Tracy Harris 2000
Paintings

In Ms. Harris’s new work, the large paintings are filled with layers of images, blue prints of constructions dissected and reformed. Like the mad sketches of a scientist breaking down a chemical or the architect deconstructing a complex structure, we see the unraveling and reconstructing of familiar forms.

Her new use of vibrant color seems only to exaggerate the intensity of her themes. The figures erect out of the darkness like thoughts surfacing in the mind. The tone of her work is serious while the colors would almost suggest a playfulness. Although the paintings are very large, the images are not general but painstakingly detailed with fine lines creating the figures. Her combined use of paint and wax allows her to express, with several mediums, the multi-dimensional nature of her subject matter.

A prevalent theme is the “Thread of Ariadne” – based on the mythological figure, Ariadne, who gave a ball of thread to Theseus so he could find his way out of the Minotaur’s maze. In constructing these mazes for us, but by also giving us the path to “escape,” Ms.

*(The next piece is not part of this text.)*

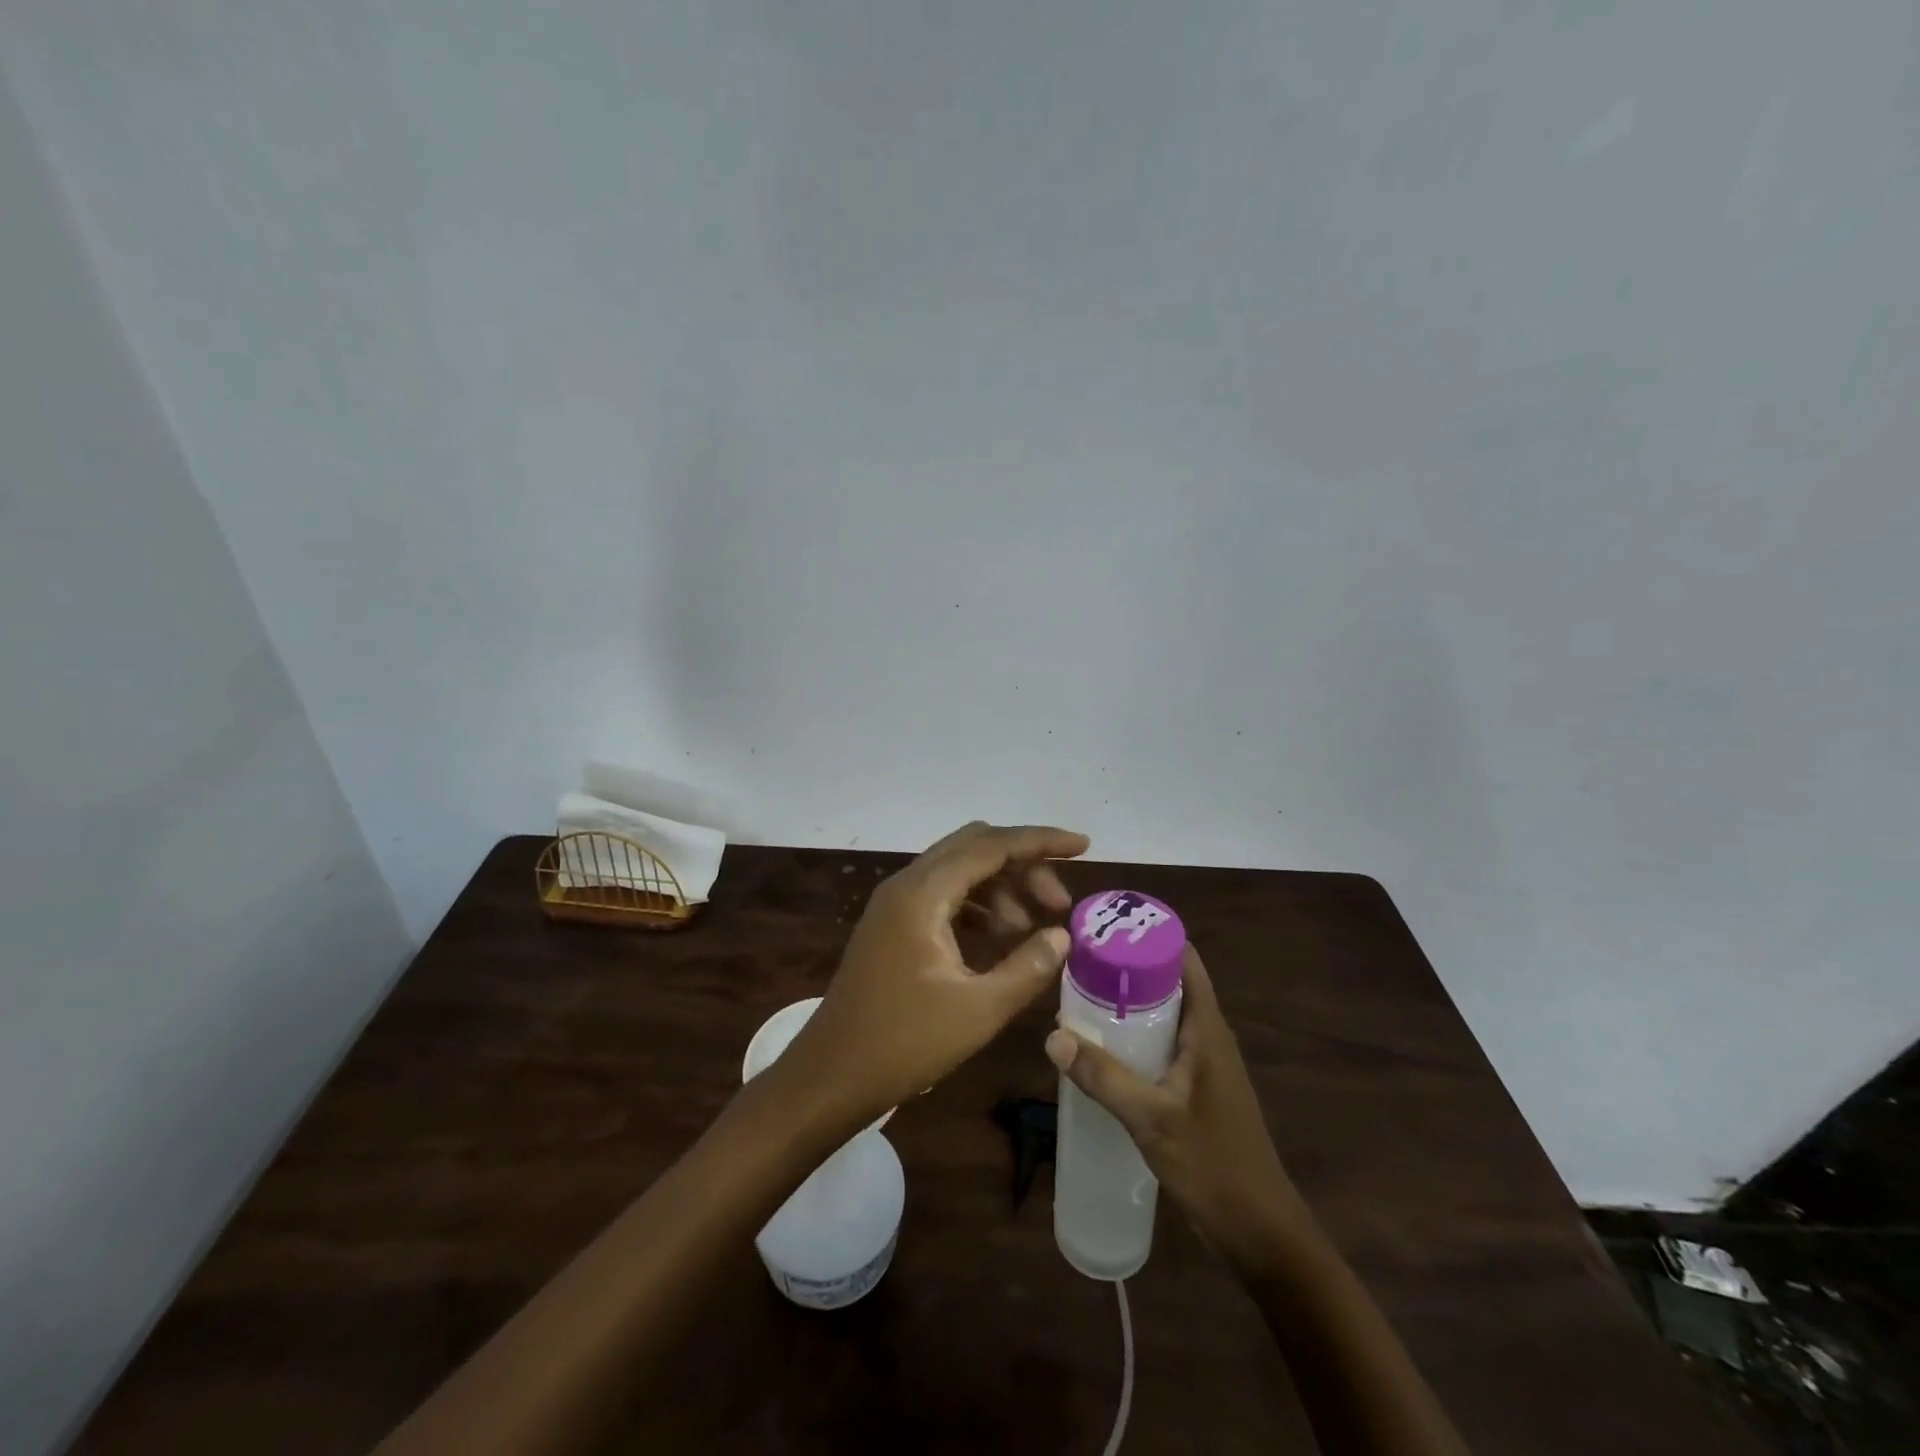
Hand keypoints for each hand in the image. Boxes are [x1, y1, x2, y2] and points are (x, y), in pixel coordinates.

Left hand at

Harris has enabled us to explore, uninhibitedly, the route of our own fears.

The maze translates from metaphorical to physical context as it delineates the curve of the spine, the labyrinth of veins that move through us in our own impossible inner framework. Although the figures are clearly structural in form, the movement, the motion, and emotion incites an energetic response in the viewer who identifies instinctively with the patterns and paths, the complexity and simplicity of those bodies.

Ms. Harris explores the human instinct to deconstruct the unknown; to examine, in parts, the mysteries and complexities of life, the connections and dissections. She attempts to break things down without destroying them, allowing the form to remain itself while being examined, to find among the mazes a safe and true path to lead us on. And as she unravels Ariadne’s thread for us to follow, holding on becomes the easy part.